DivANS: Modular compression algorithm

For this experiment, to see how well DivANS performs on uncompressed data. We sampled 130,000 random chunks being uploaded to Dropbox. We measured the sizes and compression (encode) and decompression (decode) rates of DivANS, and several alternative algorithms (zlib, Brotli, Zstd, 7zip, bz2). For DivANS and Brotli, we compared 2 different compression levels (q9 and q11). For zlib, 7zip, bz2 and Zstd, we used maximum settings. All tests were performed on 2.6 GHz Intel Xeon E5 2650v2 servers in the Dropbox datacenters and no data chunks from the test were persisted. Since Dropbox uses Lepton to compress image files and some files are already compressed by users, we only benchmark files where zlib is able to obtain at least 1% savings on that files. One third of the sampled files, by space, were benchmarked.
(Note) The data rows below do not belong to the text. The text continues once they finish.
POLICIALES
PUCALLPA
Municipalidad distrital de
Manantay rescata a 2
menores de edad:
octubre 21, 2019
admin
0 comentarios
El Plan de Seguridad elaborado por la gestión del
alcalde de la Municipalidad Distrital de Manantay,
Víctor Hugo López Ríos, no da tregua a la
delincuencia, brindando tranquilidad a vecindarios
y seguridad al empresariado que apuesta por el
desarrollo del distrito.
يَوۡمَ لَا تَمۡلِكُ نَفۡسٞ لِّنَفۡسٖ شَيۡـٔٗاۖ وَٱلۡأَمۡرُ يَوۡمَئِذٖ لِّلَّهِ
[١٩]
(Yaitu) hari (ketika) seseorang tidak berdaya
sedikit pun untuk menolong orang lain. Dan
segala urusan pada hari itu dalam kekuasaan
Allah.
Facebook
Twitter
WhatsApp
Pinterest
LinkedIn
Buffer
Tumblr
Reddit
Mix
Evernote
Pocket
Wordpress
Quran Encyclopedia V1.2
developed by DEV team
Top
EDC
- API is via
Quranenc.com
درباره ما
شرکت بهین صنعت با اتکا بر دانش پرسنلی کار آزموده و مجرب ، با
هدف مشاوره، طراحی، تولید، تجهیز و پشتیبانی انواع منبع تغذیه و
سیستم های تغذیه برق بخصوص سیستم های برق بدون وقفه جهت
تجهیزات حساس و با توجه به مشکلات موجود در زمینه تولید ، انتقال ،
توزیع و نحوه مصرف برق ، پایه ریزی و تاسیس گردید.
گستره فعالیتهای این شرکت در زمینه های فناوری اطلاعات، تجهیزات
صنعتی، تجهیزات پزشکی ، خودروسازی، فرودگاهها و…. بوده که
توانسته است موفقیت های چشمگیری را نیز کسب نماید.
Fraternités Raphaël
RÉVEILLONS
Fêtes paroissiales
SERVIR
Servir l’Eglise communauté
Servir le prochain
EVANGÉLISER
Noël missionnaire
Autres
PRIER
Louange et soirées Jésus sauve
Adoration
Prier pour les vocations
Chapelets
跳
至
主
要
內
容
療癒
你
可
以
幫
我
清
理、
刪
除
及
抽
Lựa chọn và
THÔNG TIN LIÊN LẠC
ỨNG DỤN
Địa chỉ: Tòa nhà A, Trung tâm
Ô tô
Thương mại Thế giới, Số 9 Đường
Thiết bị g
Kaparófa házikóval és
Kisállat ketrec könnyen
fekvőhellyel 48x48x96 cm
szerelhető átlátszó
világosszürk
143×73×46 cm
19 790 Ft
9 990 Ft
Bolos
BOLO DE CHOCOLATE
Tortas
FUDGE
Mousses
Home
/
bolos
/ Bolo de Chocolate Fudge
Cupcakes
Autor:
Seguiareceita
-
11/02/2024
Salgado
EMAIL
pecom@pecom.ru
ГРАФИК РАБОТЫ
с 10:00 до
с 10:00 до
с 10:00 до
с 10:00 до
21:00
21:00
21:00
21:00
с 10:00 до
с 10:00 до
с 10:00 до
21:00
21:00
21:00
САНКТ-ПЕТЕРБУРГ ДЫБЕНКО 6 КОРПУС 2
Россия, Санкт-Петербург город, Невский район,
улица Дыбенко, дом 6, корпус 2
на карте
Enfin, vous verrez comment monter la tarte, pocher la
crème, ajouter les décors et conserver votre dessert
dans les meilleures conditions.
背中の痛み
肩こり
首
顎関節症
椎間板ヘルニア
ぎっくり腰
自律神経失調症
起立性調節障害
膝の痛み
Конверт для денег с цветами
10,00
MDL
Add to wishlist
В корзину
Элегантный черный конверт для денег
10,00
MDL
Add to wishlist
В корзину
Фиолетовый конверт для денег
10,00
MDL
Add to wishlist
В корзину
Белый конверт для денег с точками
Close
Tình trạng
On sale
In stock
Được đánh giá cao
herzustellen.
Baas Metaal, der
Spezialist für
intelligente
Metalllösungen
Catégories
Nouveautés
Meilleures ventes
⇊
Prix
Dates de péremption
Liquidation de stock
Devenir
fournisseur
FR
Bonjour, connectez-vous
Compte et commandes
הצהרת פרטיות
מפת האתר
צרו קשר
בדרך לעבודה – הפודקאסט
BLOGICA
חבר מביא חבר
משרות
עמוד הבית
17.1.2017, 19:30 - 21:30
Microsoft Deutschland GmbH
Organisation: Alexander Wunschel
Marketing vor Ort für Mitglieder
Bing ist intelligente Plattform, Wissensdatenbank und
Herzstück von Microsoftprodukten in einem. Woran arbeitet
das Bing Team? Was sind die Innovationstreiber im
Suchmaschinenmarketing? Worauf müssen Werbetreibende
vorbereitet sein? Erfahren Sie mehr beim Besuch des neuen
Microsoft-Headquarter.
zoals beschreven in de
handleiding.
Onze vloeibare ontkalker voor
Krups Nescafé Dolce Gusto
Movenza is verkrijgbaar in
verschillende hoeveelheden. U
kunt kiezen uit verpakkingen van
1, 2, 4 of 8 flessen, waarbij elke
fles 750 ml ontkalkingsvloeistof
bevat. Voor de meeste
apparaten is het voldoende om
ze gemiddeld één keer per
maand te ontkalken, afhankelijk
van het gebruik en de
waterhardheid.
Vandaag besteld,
Measuring the Dropbox dataset, DivANS q11 saves 2.5% over Brotli q11 and 12% over zlib.

At these settings, DivANS and Brotli have similar encoding speeds. However, DivANS decode times are still five times slower than Brotli. This is because Brotli decompresses bytes using just a pair of table lookups and some bookkeeping, whereas DivANS has to maintain probability models for each nibble decoded and uses several vector instructions to maintain the CDFs and the ANS state. We expect that a few straightforward optimizations to improve the bookkeeping will bring the speed up a bit, to more than 200Mbps.